- **Work to be completed**:
When the line containing "Whole-slide image, hematoxylin" appears in the data below, begin copying there and stop only after the line containing "- review note".

- **Listed entries**:
»»
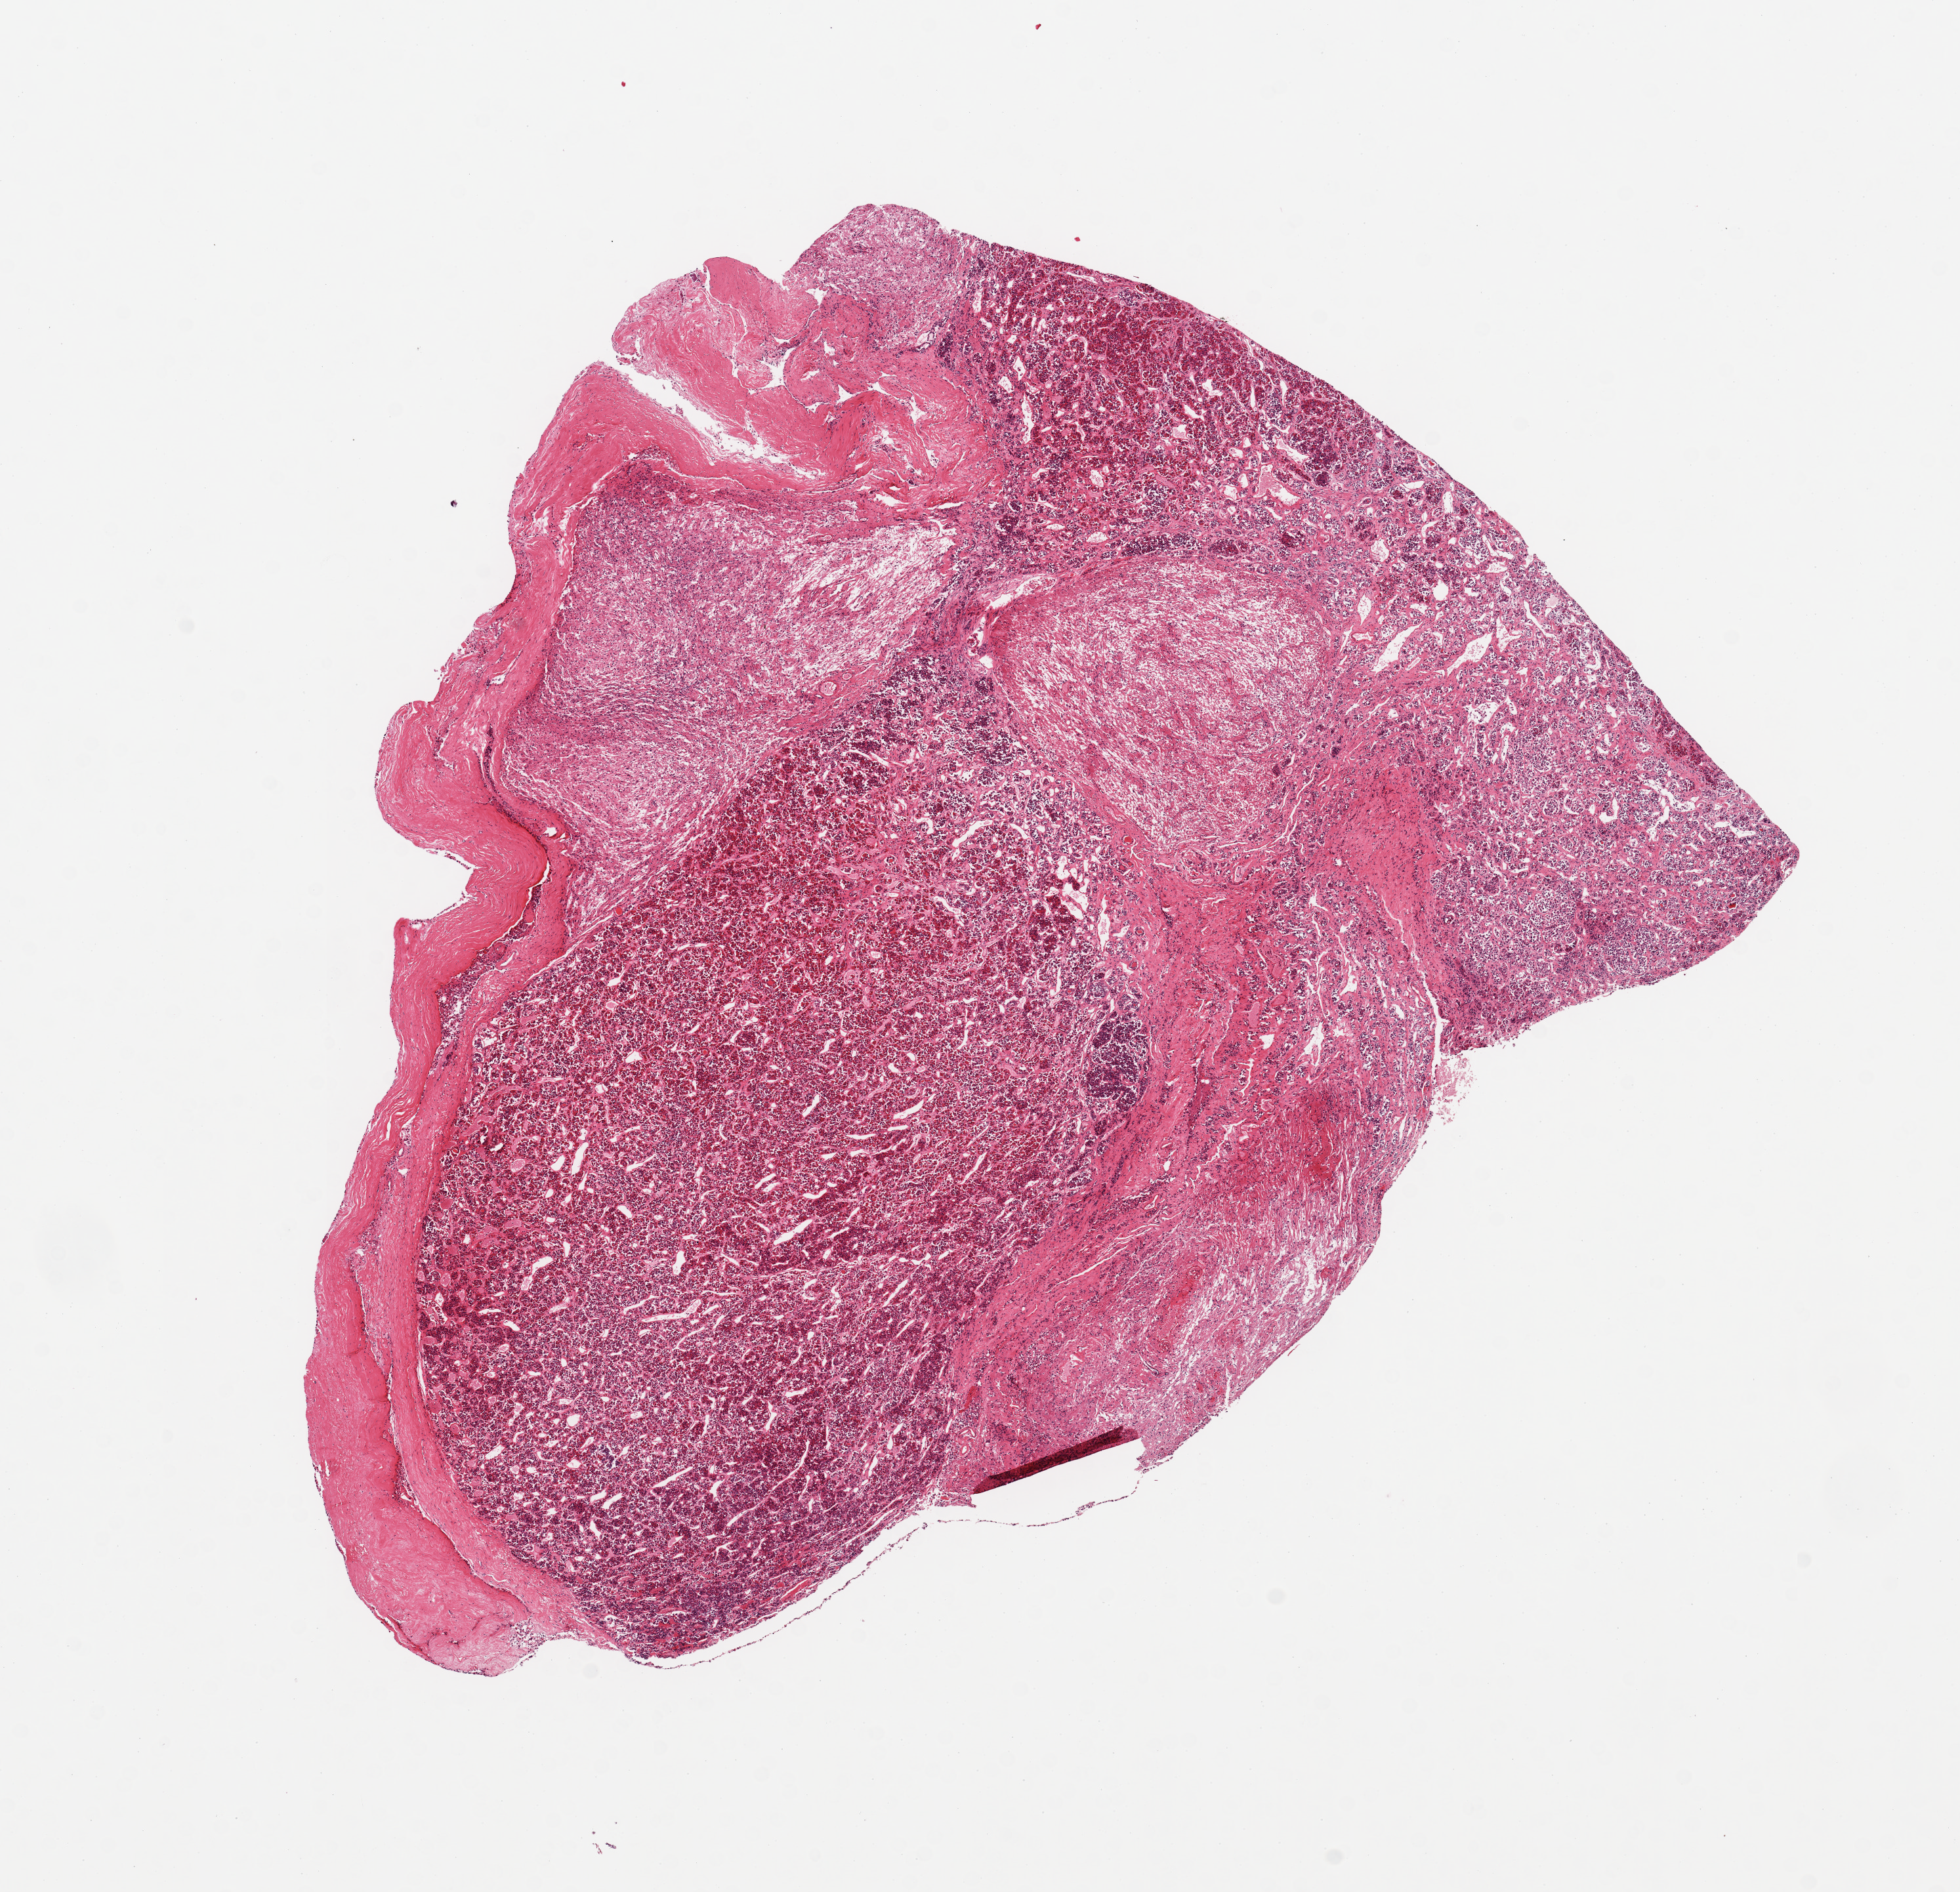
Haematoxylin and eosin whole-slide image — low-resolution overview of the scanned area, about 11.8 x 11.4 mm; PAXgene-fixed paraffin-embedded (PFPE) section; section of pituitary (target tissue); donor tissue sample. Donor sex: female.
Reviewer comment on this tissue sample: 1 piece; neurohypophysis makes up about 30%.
««
»»
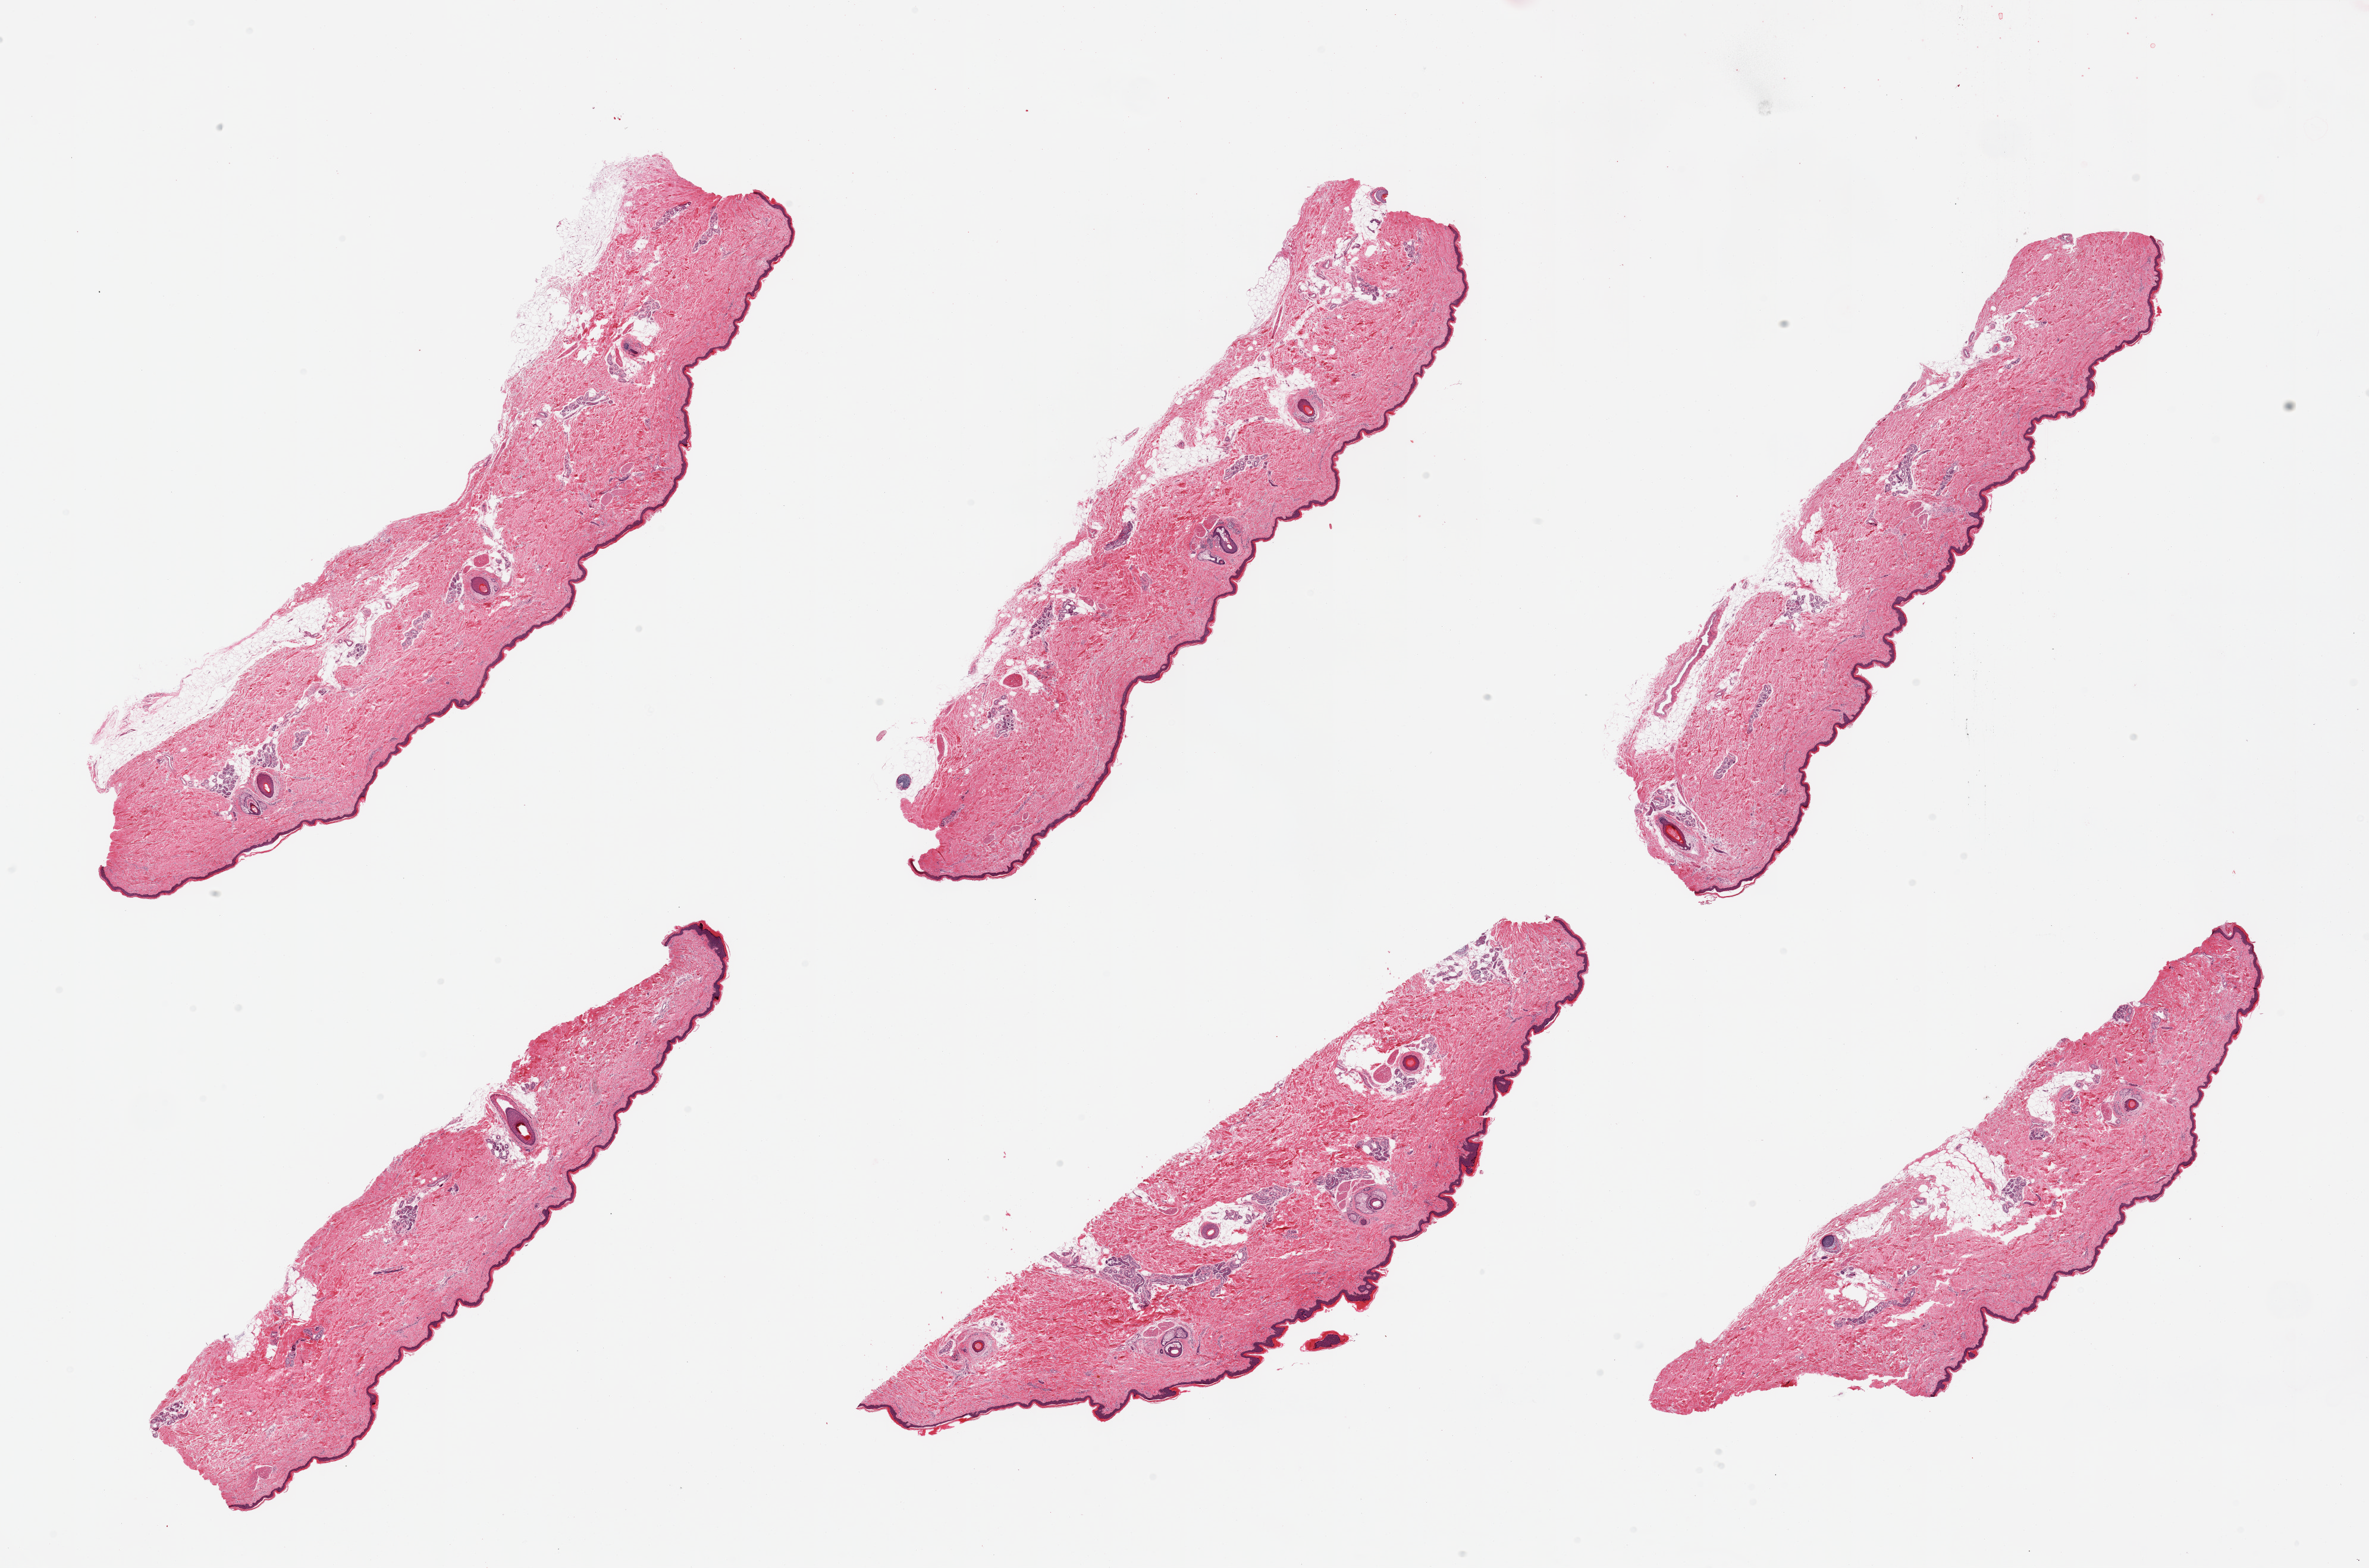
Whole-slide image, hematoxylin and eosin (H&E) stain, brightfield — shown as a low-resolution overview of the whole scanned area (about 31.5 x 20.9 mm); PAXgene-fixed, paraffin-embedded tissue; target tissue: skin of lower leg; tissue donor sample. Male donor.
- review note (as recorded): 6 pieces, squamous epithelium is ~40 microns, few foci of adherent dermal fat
««
- **Task answer**:
Whole-slide image, hematoxylin and eosin (H&E) stain, brightfield — shown as a low-resolution overview of the whole scanned area (about 31.5 x 20.9 mm); PAXgene-fixed, paraffin-embedded tissue; target tissue: skin of lower leg; tissue donor sample. Male donor.
- review note (as recorded): 6 pieces, squamous epithelium is ~40 microns, few foci of adherent dermal fat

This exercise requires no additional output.